Some other strengths which have been helpful to exercise in this WIL experience, but which I may have been aware of previously, as identified by myself and supervisor are an openness to learning, capacity to see strengths of family, high levels of reflexivity, respectful awareness of white identity, non-judgmentality and community-mindedness.
An understanding of the legal justice system (particularly the criminal strand) is something that I have enhanced greatly over this social work placement due to high levels of contact, coming from a place of near absolute ignorance. However the importance of sound knowledge of such processes I have come to appreciate to be paramount in order to provide adequate support for those involved, and this is something that I am a long way from feeling confident in. It is also something which I came to be passionate about in this WIL experience, namely the youth justice system, and the ways in which this system discriminated and oppressed some of the already most vulnerable in the community. I had the privilege of being a support and advocate within the court proceedings for many young people and families, and I saw the huge need for social work intervention in such systems of power as well as the breach of human rights. For all these reasons I hope to learn more in the future about not only the laws imposed upon individuals, but also the rights they hold, particularly when working with Indigenous clients who may be living in other cultural practice, languages and strikingly; by other laws.

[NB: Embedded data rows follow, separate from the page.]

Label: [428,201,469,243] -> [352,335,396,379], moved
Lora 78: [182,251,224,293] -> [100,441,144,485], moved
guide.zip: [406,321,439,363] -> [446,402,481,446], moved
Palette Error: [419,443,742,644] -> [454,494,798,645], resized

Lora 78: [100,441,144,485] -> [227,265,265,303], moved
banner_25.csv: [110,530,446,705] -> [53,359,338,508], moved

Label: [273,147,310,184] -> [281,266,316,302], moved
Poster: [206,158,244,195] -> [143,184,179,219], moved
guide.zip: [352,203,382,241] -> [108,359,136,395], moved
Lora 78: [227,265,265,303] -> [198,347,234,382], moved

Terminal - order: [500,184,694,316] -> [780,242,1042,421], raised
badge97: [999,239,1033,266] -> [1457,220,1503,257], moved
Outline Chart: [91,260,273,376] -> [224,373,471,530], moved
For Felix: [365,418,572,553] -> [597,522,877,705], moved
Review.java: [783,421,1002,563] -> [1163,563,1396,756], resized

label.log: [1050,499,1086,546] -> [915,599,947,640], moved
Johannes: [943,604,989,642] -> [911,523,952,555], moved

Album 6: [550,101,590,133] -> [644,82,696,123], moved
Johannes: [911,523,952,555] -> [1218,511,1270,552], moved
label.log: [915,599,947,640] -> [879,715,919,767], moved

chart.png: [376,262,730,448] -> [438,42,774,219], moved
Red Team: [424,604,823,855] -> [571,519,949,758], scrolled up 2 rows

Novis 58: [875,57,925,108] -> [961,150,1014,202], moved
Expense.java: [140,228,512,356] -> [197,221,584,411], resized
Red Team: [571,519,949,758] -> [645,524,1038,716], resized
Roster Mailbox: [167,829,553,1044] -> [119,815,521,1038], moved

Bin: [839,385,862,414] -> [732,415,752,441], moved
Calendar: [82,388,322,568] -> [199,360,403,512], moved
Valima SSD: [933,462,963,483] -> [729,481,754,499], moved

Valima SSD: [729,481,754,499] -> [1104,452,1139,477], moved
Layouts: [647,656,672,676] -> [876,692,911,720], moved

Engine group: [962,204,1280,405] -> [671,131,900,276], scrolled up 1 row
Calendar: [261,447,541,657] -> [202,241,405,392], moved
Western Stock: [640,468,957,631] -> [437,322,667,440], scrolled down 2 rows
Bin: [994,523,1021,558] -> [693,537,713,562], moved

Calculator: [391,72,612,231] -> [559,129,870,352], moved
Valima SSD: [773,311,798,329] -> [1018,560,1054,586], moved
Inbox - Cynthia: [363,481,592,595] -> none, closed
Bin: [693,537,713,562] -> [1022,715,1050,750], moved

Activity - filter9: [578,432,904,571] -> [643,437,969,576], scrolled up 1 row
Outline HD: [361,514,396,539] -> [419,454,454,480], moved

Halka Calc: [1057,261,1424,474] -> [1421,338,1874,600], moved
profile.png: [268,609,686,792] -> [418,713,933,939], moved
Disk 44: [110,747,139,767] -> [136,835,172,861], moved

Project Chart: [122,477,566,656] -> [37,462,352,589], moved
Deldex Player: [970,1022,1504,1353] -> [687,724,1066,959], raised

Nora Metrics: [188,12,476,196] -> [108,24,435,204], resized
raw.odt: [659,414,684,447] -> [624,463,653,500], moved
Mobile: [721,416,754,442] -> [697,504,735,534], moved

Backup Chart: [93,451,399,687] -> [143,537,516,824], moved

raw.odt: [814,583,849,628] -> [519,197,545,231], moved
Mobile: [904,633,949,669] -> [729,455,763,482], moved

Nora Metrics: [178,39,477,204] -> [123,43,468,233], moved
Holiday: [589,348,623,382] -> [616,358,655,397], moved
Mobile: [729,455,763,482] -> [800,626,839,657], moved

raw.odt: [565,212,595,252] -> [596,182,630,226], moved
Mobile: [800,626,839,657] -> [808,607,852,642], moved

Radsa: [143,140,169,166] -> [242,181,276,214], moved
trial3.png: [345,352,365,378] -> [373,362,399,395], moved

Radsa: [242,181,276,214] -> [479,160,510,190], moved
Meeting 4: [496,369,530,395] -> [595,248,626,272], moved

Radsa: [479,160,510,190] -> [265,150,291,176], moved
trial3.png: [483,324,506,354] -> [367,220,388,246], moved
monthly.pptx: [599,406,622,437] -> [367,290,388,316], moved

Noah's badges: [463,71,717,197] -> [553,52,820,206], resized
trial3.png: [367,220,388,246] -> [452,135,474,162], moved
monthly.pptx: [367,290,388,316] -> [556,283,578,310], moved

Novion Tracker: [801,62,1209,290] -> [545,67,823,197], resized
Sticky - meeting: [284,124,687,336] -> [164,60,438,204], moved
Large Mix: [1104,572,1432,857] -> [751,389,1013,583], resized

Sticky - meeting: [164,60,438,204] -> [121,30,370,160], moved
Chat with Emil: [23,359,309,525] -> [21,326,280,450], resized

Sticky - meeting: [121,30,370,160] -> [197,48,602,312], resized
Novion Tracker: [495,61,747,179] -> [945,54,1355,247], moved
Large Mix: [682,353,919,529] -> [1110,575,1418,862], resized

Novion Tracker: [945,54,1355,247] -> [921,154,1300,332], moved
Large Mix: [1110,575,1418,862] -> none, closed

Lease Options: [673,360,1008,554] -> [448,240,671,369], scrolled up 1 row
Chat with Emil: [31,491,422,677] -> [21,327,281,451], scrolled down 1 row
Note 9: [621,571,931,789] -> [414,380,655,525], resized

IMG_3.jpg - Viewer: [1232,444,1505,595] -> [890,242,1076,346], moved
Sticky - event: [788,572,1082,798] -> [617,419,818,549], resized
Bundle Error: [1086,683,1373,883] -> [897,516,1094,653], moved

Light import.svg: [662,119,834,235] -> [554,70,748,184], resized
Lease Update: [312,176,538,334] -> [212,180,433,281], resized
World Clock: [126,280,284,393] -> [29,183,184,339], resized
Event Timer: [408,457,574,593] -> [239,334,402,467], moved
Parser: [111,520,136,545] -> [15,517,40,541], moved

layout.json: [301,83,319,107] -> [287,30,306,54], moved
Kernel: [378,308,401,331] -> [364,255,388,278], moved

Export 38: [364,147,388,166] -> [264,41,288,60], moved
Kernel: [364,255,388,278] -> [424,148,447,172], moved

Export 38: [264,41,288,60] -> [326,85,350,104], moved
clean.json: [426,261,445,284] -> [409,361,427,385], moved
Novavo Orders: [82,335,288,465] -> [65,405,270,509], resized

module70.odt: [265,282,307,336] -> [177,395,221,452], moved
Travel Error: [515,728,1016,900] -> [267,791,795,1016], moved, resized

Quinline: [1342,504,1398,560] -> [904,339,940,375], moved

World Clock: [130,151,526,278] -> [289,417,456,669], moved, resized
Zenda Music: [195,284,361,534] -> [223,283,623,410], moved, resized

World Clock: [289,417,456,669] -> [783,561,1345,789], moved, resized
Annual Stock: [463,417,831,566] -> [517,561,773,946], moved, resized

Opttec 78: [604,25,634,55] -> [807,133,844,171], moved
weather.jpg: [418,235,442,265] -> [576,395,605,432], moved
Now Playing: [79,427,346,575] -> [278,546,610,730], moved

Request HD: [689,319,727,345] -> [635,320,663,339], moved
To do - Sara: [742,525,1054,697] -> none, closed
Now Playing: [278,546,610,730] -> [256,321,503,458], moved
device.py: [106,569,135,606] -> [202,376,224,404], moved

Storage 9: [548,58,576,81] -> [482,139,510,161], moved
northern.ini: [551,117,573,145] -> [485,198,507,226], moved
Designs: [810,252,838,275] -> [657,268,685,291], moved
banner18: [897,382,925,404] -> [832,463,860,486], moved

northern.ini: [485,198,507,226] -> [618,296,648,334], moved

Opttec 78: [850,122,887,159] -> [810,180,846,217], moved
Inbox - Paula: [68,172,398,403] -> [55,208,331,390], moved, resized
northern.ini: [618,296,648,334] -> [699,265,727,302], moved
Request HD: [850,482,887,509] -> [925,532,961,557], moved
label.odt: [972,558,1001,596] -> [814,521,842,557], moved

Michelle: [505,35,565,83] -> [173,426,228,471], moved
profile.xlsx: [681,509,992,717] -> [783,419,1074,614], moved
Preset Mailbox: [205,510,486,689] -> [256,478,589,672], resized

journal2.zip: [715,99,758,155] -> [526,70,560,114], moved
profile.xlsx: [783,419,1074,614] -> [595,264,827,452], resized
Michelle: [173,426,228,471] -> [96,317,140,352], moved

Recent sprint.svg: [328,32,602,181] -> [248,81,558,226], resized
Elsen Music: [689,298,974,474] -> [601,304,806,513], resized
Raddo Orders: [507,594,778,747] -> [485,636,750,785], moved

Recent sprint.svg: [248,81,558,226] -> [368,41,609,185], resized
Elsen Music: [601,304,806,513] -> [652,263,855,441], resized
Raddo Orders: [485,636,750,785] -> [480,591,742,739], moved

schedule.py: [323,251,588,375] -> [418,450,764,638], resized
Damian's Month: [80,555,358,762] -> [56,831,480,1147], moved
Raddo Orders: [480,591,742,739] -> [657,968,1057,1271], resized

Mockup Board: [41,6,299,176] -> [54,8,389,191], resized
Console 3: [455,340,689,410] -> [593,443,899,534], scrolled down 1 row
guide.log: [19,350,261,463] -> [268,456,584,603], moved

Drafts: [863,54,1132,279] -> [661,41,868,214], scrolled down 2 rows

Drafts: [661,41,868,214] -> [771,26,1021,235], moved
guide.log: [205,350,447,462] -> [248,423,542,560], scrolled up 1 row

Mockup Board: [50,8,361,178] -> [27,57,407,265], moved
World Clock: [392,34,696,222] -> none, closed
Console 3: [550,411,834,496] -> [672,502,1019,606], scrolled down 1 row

Supervision was a really important and stretching part of this WIL experience. My weekly hourly supervision sessions took on a philosophical air in which we would discuss ideas of law, criminality and incarceration and how these intersect with social work values. We talked a lot about the conflicting experiences of being a social worker within the criminal justice system as well as the importance of it. We also discussed in great depth the retributive policy approach to youth in NT (rather than rehabilitative) which is something that I have found to be of great concern, and would critique the systems through our social work lenses.
It was also invaluable to be working alongside the Aboriginal Cultural Advisor, who provided consistency, experience and support with case related tasks and cultural questions. It was such a privilege to be working so closely with such a strong, supportive and experienced Aboriginal practitioner (we were the only two “workers” for the majority of my WIL experience).
This placement challenged and taught me so much about myself and the complexities of seeking social justice within communities and systems of injustice and inequality. Upon the completion of my studies in November I hope to potentially move back to Alice Springs as a social worker and continue to contribute small glimpses growth within the community as well as to continue to be grown by this diverse and strong community, as I was over these significant 5 months.